For banks and family offices, gaining business from these elusive clients is valuable, competitive and difficult.

However, Garnham says as advisers and private bankers, the first part is to "truly understand UHNWs" in order to earn their loyalties.
"You can’t go somewhere and pick at clients – they are private, below the radar. But every UHNWI must have advisers. It’s a must. They need a vast number of advisers," she explains.

Garnham says the financial crisis dented the trust of wealthy clients considerably. Though needs of the wealthy have not changed, their heightened concerns have become obvious.

"Clients can see what’s gone wrong and they are saying to themselves: ‘Who can I trust?’ The only way you can get on top of your advisors is if you have knowledge. The wealthy want to know what advisers are really doing for clients," she says.

Family Bhive’s virtual family office is an exclusive club for the wealthy, where they can meet each other, find trusted advisers and learn what they are doing for clients.

On the other hand, Family Bhive also regularly organises trusted adviser meetings. These evenings start with a speaker, followed by presentations of five case studies by select advisers.

These case studies are put online for UHNWIs. According to Garnham, family offices and banks are 1221% more likely to attract UHNWIs’ attention if they have case studies to show, as opposed to pure facts and figures.

"We know our platform works. It’s a question of establishing the model, which we are doing in the UK," she says.

Once the UK roll-out is completed, Garnham plans to try this online model out in the Middle East and Asia.

"What I found in my private practice dealing with UHNWs across the world is that they want three things: to meet each other, to learn in private about how to manage their assets, and to find advisers they can trust. Those basics are the same worldwide."

The profile of the UHNWI has changed over time: new money is creating a new breed of UHNWIs in the UK. "There are more entrepreneurs now. We see some people in the financial sector and there is family money and property. But it’s more self-made money, less wealthy second-generation and divorcees."

According to Garnham, a "sea-change" is needed in the wealth advisory industry to service clients as advisers "need to understand human nature better". "Some say it doesn’t make commercial sense to care for your clients. But always look to what the client wants in terms of good service," she explains.

UHNWs nowadays are tech-savvy and three times more likely than others to use comparative websites. Thus the importance of efficient digital channels is paramount.

"They are inquisitive people. They want to be able to manage their advisers and employees.

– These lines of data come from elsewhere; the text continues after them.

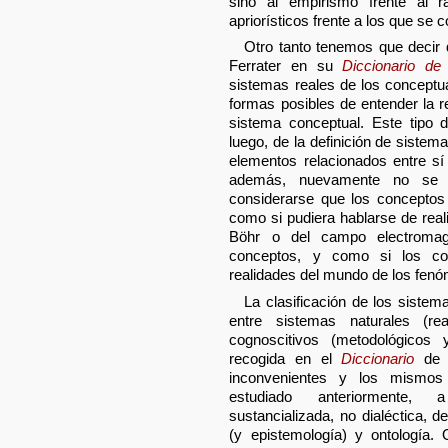
sino al empirismo frente al 
apriorísticos frente a los que se
Otro tanto tenemos que decir d
Ferrater en su
Diccionario de 
sistemas reales de los conceptu
formas posibles de entender la re
sistema conceptual. Este tipo d
luego, de la definición de sistem
elementos relacionados entre sí
además, nuevamente no se 
considerarse que los conceptos 
como si pudiera hablarse de real
Böhr o del campo electromag
conceptos, y como si los co
realidades del mundo de los fen
La clasificación de los sistem
entre sistemas naturales (re
cognoscitivos (metodológicos
recogida en el
Diccionario
de F
inconvenientes y los mismo
estudiado anteriormente,
sustancializada, no dialéctica, d
(y epistemología) y ontología. 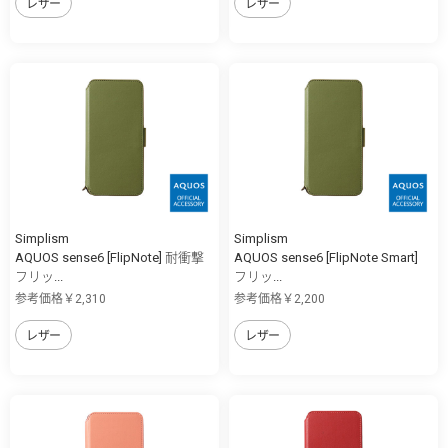
レザー
レザー
Simplism
Simplism
AQUOS sense6 [FlipNote] 耐衝撃
AQUOS sense6 [FlipNote Smart]
フリッ...
フリッ...
参考価格￥2,310
参考価格￥2,200
レザー
レザー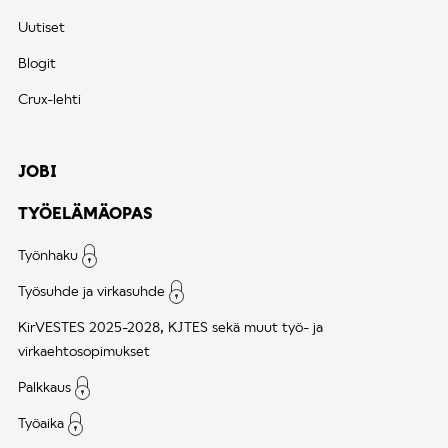
Uutiset
Blogit
Crux-lehti
JOBI
TYÖELÄMÄOPAS
Työnhaku
Työsuhde ja virkasuhde
KirVESTES 2025-2028, KJTES sekä muut työ- ja
virkaehtosopimukset
Palkkaus
Työaika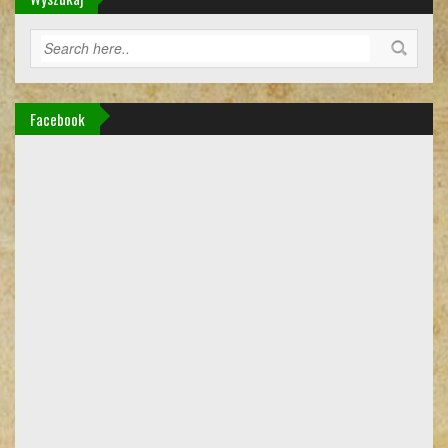
Facebook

UHNWs are hungry for information."

However the spread and growth of digital channels only enhance the speed at which the wealthy can access information and doesn’t negate the importance of advisers. "What UHNWs want more than anything else is people they can trust," Garnham adds.

Currently, with low interest rates, UHNWs are becoming more risk prone in terms of asset allocations, informs Garnham. There is also a growing interest in impact investing.

"Impact investing is giving but also influencing what’s happening with the money."

A lot of the wealthy also prefer giving money to small to medium sized enterprises, where UHNWs can also provide "their expertise and advice", adds Garnham.